(Collected data entries)
┌──
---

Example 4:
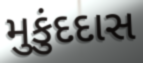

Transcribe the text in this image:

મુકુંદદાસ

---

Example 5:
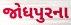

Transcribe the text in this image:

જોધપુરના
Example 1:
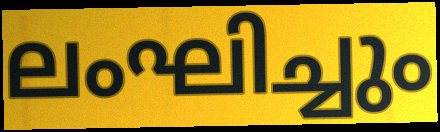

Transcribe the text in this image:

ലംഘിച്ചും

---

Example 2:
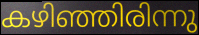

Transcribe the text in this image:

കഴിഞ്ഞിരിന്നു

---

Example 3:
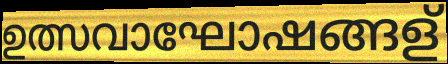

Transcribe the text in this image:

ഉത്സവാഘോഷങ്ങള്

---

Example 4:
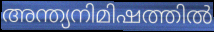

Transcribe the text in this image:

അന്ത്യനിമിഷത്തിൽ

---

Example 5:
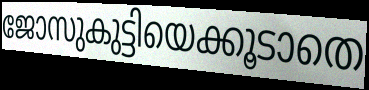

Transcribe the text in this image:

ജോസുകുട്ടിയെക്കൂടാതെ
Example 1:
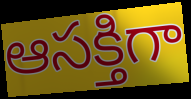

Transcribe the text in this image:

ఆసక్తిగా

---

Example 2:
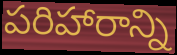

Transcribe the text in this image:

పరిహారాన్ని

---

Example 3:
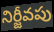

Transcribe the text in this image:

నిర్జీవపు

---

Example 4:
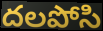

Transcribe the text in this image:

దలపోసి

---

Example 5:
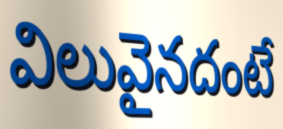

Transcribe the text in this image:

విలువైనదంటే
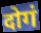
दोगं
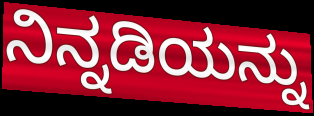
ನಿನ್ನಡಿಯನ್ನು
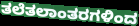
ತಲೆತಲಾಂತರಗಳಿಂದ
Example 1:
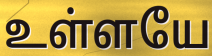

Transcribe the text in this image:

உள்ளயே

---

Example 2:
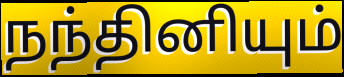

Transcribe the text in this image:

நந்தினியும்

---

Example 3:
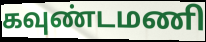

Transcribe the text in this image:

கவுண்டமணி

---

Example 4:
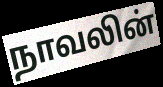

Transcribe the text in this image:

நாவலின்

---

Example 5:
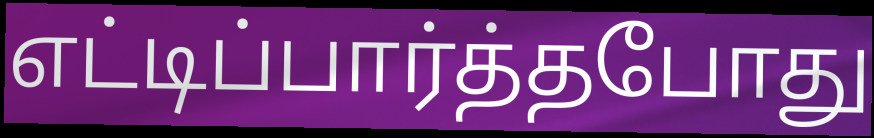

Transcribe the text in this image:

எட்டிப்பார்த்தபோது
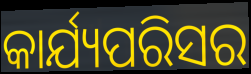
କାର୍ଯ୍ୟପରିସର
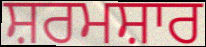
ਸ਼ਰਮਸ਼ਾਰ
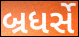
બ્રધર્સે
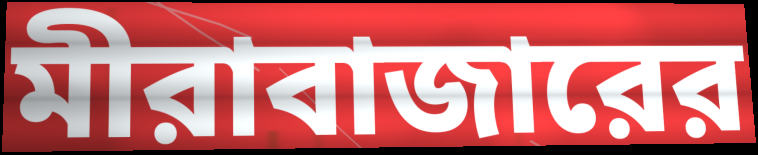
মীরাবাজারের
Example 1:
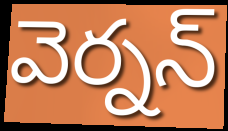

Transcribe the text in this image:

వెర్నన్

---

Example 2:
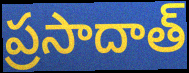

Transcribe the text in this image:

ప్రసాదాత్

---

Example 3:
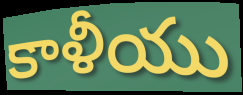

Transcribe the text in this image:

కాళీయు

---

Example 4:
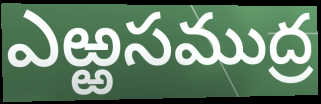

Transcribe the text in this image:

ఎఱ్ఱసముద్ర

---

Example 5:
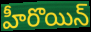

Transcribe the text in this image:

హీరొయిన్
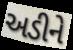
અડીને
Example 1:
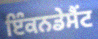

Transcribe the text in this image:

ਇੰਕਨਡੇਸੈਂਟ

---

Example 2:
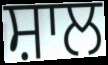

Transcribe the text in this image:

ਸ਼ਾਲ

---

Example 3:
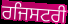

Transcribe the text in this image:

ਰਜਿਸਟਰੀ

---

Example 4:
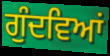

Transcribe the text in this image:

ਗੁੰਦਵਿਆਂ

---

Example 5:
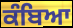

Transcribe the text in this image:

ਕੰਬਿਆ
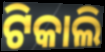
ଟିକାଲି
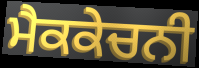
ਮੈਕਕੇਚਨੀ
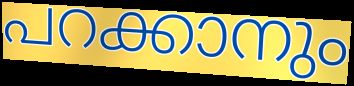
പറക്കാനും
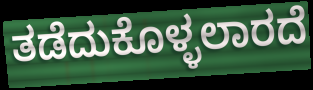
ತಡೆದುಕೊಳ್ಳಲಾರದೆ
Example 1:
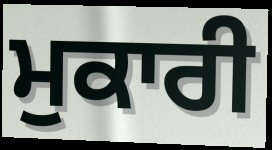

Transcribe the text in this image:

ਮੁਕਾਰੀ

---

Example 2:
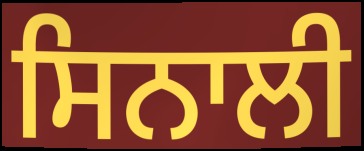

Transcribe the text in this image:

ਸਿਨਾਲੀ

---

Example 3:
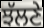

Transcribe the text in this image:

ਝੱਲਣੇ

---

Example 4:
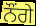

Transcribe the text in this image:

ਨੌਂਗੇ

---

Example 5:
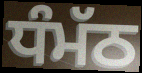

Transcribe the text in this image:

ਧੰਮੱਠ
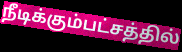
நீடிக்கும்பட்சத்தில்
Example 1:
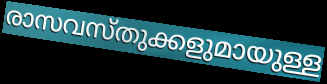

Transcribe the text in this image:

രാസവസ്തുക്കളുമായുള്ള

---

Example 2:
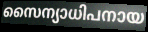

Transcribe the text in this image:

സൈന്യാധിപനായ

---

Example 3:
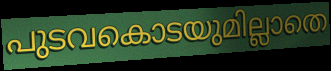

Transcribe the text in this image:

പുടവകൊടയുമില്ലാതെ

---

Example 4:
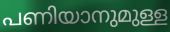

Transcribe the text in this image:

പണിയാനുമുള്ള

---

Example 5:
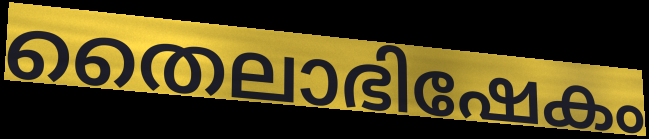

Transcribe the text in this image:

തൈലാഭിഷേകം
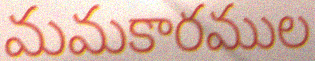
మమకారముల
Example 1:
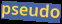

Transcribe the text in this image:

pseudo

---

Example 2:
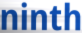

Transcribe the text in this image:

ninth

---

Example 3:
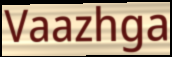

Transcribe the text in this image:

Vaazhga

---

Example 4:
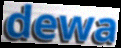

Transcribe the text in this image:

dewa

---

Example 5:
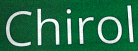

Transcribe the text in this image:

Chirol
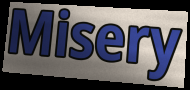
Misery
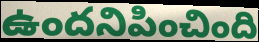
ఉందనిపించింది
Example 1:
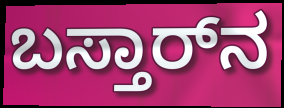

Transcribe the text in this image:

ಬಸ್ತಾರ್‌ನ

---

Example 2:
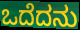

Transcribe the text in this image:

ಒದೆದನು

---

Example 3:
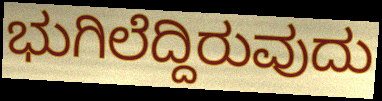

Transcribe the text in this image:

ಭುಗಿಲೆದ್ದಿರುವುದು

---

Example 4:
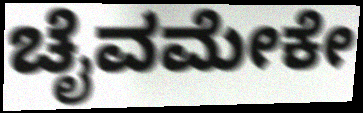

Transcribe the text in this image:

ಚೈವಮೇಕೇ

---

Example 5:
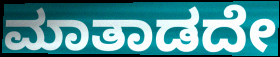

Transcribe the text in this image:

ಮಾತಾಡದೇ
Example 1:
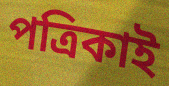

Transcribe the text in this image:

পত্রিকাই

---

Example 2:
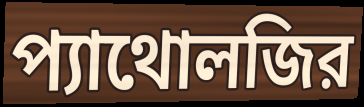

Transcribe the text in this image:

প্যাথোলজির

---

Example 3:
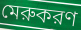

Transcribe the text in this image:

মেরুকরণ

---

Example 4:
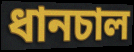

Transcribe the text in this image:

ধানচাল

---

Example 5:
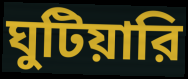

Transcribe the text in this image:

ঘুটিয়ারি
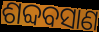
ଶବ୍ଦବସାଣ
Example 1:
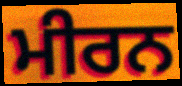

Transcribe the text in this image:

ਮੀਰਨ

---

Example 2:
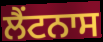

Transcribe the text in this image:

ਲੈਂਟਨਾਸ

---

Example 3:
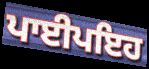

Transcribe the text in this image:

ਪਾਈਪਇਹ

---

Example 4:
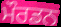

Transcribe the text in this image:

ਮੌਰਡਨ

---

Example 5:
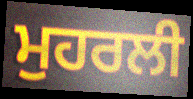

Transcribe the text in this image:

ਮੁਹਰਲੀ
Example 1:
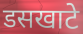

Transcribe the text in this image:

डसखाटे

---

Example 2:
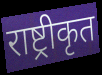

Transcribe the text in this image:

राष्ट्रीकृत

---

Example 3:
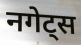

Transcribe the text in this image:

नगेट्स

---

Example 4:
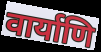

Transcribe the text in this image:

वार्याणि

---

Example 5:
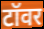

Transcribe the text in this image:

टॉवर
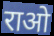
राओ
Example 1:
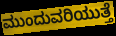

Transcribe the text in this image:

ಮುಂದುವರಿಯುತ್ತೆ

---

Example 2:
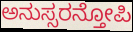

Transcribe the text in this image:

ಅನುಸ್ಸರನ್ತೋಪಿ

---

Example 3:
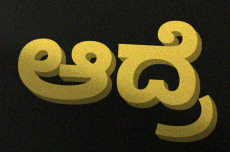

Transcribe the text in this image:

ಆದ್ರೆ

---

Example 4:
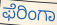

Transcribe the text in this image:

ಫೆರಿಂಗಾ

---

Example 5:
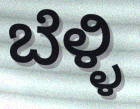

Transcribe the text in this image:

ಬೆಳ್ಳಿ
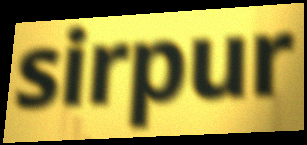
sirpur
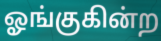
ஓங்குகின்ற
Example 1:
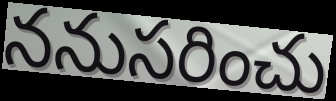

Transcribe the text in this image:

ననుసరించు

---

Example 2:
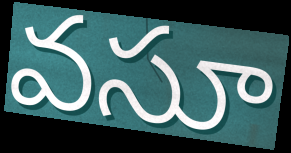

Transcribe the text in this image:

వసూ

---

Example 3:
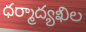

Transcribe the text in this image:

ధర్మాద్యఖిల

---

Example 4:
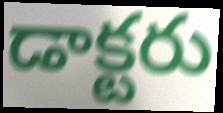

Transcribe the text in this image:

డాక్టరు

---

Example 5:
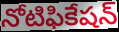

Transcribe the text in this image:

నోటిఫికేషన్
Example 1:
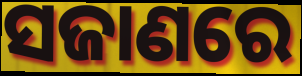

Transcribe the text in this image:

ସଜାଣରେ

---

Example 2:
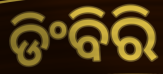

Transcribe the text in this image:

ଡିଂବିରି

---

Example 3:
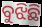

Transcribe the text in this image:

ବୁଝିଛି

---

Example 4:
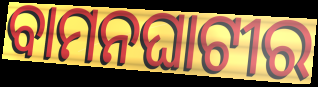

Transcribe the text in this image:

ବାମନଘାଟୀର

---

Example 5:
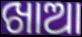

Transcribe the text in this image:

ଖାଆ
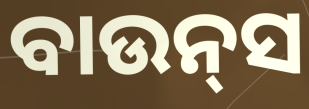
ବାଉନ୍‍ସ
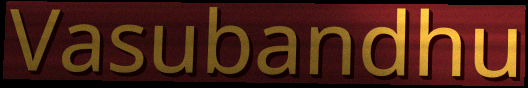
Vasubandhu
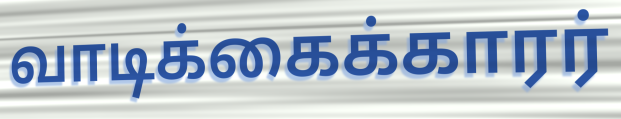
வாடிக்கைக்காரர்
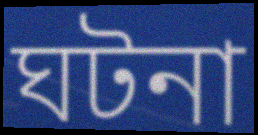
└──
What needs to be done: Set down the entries again without change. Leave the pictures out.

Answer box:
---

Example 4:

Transcribe the text in this image:

મુકુંદદાસ

---

Example 5:

Transcribe the text in this image:

જોધપુરના
Example 1:

Transcribe the text in this image:

ലംഘിച്ചും

---

Example 2:

Transcribe the text in this image:

കഴിഞ്ഞിരിന്നു

---

Example 3:

Transcribe the text in this image:

ഉത്സവാഘോഷങ്ങള്

---

Example 4:

Transcribe the text in this image:

അന്ത്യനിമിഷത്തിൽ

---

Example 5:

Transcribe the text in this image:

ജോസുകുട്ടിയെക്കൂടാതെ
Example 1:

Transcribe the text in this image:

ఆసక్తిగా

---

Example 2:

Transcribe the text in this image:

పరిహారాన్ని

---

Example 3:

Transcribe the text in this image:

నిర్జీవపు

---

Example 4:

Transcribe the text in this image:

దలపోసి

---

Example 5:

Transcribe the text in this image:

విలువైనదంటే
दोगं
ನಿನ್ನಡಿಯನ್ನು
ತಲೆತಲಾಂತರಗಳಿಂದ
Example 1:

Transcribe the text in this image:

உள்ளயே

---

Example 2:

Transcribe the text in this image:

நந்தினியும்

---

Example 3:

Transcribe the text in this image:

கவுண்டமணி

---

Example 4:

Transcribe the text in this image:

நாவலின்

---

Example 5:

Transcribe the text in this image:

எட்டிப்பார்த்தபோது
କାର୍ଯ୍ୟପରିସର
ਸ਼ਰਮਸ਼ਾਰ
બ્રધર્સે
মীরাবাজারের
Example 1:

Transcribe the text in this image:

వెర్నన్

---

Example 2:

Transcribe the text in this image:

ప్రసాదాత్

---

Example 3:

Transcribe the text in this image:

కాళీయు

---

Example 4:

Transcribe the text in this image:

ఎఱ్ఱసముద్ర

---

Example 5:

Transcribe the text in this image:

హీరొయిన్
અડીને
Example 1:

Transcribe the text in this image:

ਇੰਕਨਡੇਸੈਂਟ

---

Example 2:

Transcribe the text in this image:

ਸ਼ਾਲ

---

Example 3:

Transcribe the text in this image:

ਰਜਿਸਟਰੀ

---

Example 4:

Transcribe the text in this image:

ਗੁੰਦਵਿਆਂ

---

Example 5:

Transcribe the text in this image:

ਕੰਬਿਆ
ଟିକାଲି
ਮੈਕਕੇਚਨੀ
പറക്കാനും
ತಡೆದುಕೊಳ್ಳಲಾರದೆ
Example 1:

Transcribe the text in this image:

ਮੁਕਾਰੀ

---

Example 2:

Transcribe the text in this image:

ਸਿਨਾਲੀ

---

Example 3:

Transcribe the text in this image:

ਝੱਲਣੇ

---

Example 4:

Transcribe the text in this image:

ਨੌਂਗੇ

---

Example 5:

Transcribe the text in this image:

ਧੰਮੱਠ
நீடிக்கும்பட்சத்தில்
Example 1:

Transcribe the text in this image:

രാസവസ്തുക്കളുമായുള്ള

---

Example 2:

Transcribe the text in this image:

സൈന്യാധിപനായ

---

Example 3:

Transcribe the text in this image:

പുടവകൊടയുമില്ലാതെ

---

Example 4:

Transcribe the text in this image:

പണിയാനുമുള്ള

---

Example 5:

Transcribe the text in this image:

തൈലാഭിഷേകം
మమకారముల
Example 1:

Transcribe the text in this image:

pseudo

---

Example 2:

Transcribe the text in this image:

ninth

---

Example 3:

Transcribe the text in this image:

Vaazhga

---

Example 4:

Transcribe the text in this image:

dewa

---

Example 5:

Transcribe the text in this image:

Chirol
Misery
ఉందనిపించింది
Example 1:

Transcribe the text in this image:

ಬಸ್ತಾರ್‌ನ

---

Example 2:

Transcribe the text in this image:

ಒದೆದನು

---

Example 3:

Transcribe the text in this image:

ಭುಗಿಲೆದ್ದಿರುವುದು

---

Example 4:

Transcribe the text in this image:

ಚೈವಮೇಕೇ

---

Example 5:

Transcribe the text in this image:

ಮಾತಾಡದೇ
Example 1:

Transcribe the text in this image:

পত্রিকাই

---

Example 2:

Transcribe the text in this image:

প্যাথোলজির

---

Example 3:

Transcribe the text in this image:

মেরুকরণ

---

Example 4:

Transcribe the text in this image:

ধানচাল

---

Example 5:

Transcribe the text in this image:

ঘুটিয়ারি
ଶବ୍ଦବସାଣ
Example 1:

Transcribe the text in this image:

ਮੀਰਨ

---

Example 2:

Transcribe the text in this image:

ਲੈਂਟਨਾਸ

---

Example 3:

Transcribe the text in this image:

ਪਾਈਪਇਹ

---

Example 4:

Transcribe the text in this image:

ਮੌਰਡਨ

---

Example 5:

Transcribe the text in this image:

ਮੁਹਰਲੀ
Example 1:

Transcribe the text in this image:

डसखाटे

---

Example 2:

Transcribe the text in this image:

राष्ट्रीकृत

---

Example 3:

Transcribe the text in this image:

नगेट्स

---

Example 4:

Transcribe the text in this image:

वार्याणि

---

Example 5:

Transcribe the text in this image:

टॉवर
राओ
Example 1:

Transcribe the text in this image:

ಮುಂದುವರಿಯುತ್ತೆ

---

Example 2:

Transcribe the text in this image:

ಅನುಸ್ಸರನ್ತೋಪಿ

---

Example 3:

Transcribe the text in this image:

ಆದ್ರೆ

---

Example 4:

Transcribe the text in this image:

ಫೆರಿಂಗಾ

---

Example 5:

Transcribe the text in this image:

ಬೆಳ್ಳಿ
sirpur
ஓங்குகின்ற
Example 1:

Transcribe the text in this image:

ననుసరించు

---

Example 2:

Transcribe the text in this image:

వసూ

---

Example 3:

Transcribe the text in this image:

ధర్మాద్యఖిల

---

Example 4:

Transcribe the text in this image:

డాక్టరు

---

Example 5:

Transcribe the text in this image:

నోటిఫికేషన్
Example 1:

Transcribe the text in this image:

ସଜାଣରେ

---

Example 2:

Transcribe the text in this image:

ଡିଂବିରି

---

Example 3:

Transcribe the text in this image:

ବୁଝିଛି

---

Example 4:

Transcribe the text in this image:

ବାମନଘାଟୀର

---

Example 5:

Transcribe the text in this image:

ଖାଆ
ବାଉନ୍‍ସ
Vasubandhu
வாடிக்கைக்காரர்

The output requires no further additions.